APA’s 132.3MW North Brown Hill Wind Farm at Hallett in South Australia is expected to save a total of 355,000 tonnes of carbon emissions each year for the next 25 years, making a total saving of 8,875,000 tonnes. It consists of 63 wind turbine generators and has a long-term offtake arrangement with AGL Energy for both the electricity generated and the renewable energy credits produced.
The 80MW Emu Downs Wind Farm is expected to save 232,000 tonnes of carbon emissions and was the first Australian wind farm to be equipped with state-of-the-art blades manufactured by Vestas at its Portland facility in Victoria. Construction of the $180 million Emu Downs Wind Farm project started in November 2005 and consists of 48 turbines, a substation, interconnection to the main 132 kilovolt electricity grid, administration and stores buildings and a network of access roads. At its peak, it supplies 50,000 homes per year with clean energy and is expected to save 232,000 tonnes of carbon emissions each year over the next 25 years, making a total saving of 5,800,000 tonnes.
APA has also entered into a long-term agreement with Alinta that underpinned the development of the 130MW Badgingarra Wind Farm. The Badgingarra Wind Farm, which was completed in early 2019, is just north of the existing Emu Downs Wind Farm and Solar Farm. It consists of 37 Siemens 3.6MW wind turbines which are connected to the Western Power electricity grid. The turbines are installed at a height of 85m with a tip height of 150m which will help to supply more than 115,000 Western Australian homes with clean energy. The initiative will save more than 420,000 tonnes of greenhouse gas emissions each year.
Co-located with the Emu Downs Wind Farm is the 20MW Emu Downs Solar Farm, which is underpinned by a power purchase agreement with Synergy as well as funding from the Australian Renewable Energy Agency (ARENA). Completed in early 2018, the solar farm spread over 70 hectares and was made possible through $5.5 million in ARENA funding. The solar panels are fitted on a tracking system to ensure that the maximum amount of solar is collected.
The 17.5MW Badgingarra Solar Farm (BSF), which commenced commissioning in August 2019, is adjacent to the Emu Downs farms and co-located with the Badgingarra Wind Farm, which together created a 250MW renewable energy precinct. The BSF consists of 62,000 panels across 40 hectares of land and uses a NEXTracker single axis tracker system to provide a total output of 17.5MW to the Western Power grid.

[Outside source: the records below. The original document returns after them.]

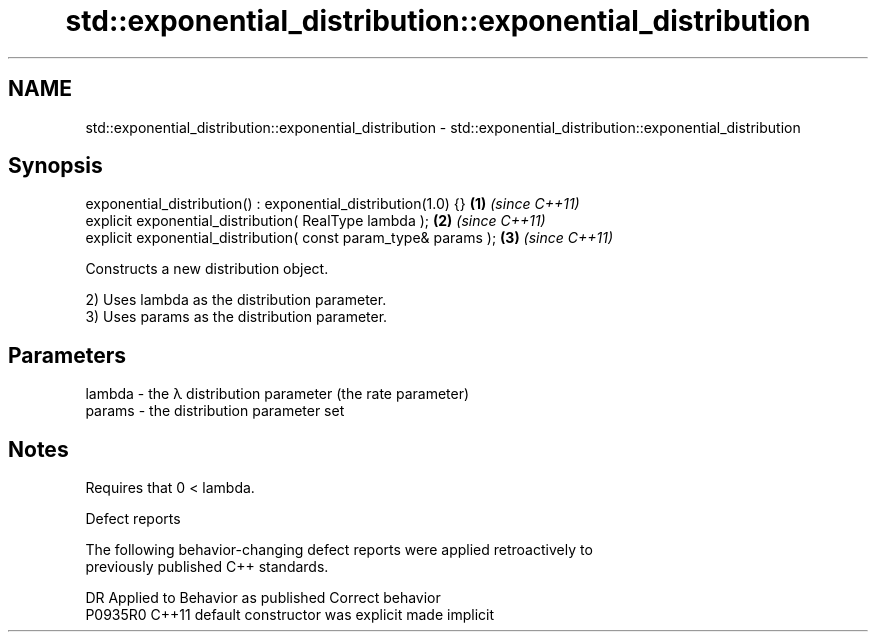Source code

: .TH std::exponential_distribution::exponential_distribution 3 "2024.06.10" "http://cppreference.com" "C++ Standard Libary"
.SH NAME
std::exponential_distribution::exponential_distribution \- std::exponential_distribution::exponential_distribution

.SH Synopsis
   exponential_distribution() : exponential_distribution(1.0) {}  \fB(1)\fP \fI(since C++11)\fP
   explicit exponential_distribution( RealType lambda );          \fB(2)\fP \fI(since C++11)\fP
   explicit exponential_distribution( const param_type& params ); \fB(3)\fP \fI(since C++11)\fP

   Constructs a new distribution object.

   2) Uses lambda as the distribution parameter.
   3) Uses params as the distribution parameter.

.SH Parameters

   lambda - the λ distribution parameter (the rate parameter)
   params - the distribution parameter set

.SH Notes

   Requires that 0 < lambda.

   Defect reports

   The following behavior-changing defect reports were applied retroactively to
   previously published C++ standards.

     DR    Applied to      Behavior as published       Correct behavior
   P0935R0 C++11      default constructor was explicit made implicit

The potential output of BSP could power over 6,000 Western Australian homes and save up to 32,900 tonnes of greenhouse emissions each year.
APA has also entered into a long-term offtake agreement with Origin Energy to develop a 110MW solar farm in Queensland’s Darling Downs in accordance with a $20 million ARENA grant. The solar farm has approximately 430,000 solar panels covering 250 hectares and was officially opened in November 2019.
In total, APA owns and/or operates over $21 billion of energy infrastructure across Western Australia, South Australia, Victoria, New South Wales and Queensland. With sustainability and clean energy production at the forefront of APA’s vision and of the broader Australian energy industry’s vision for the future, these assets and their impact are only expected to grow.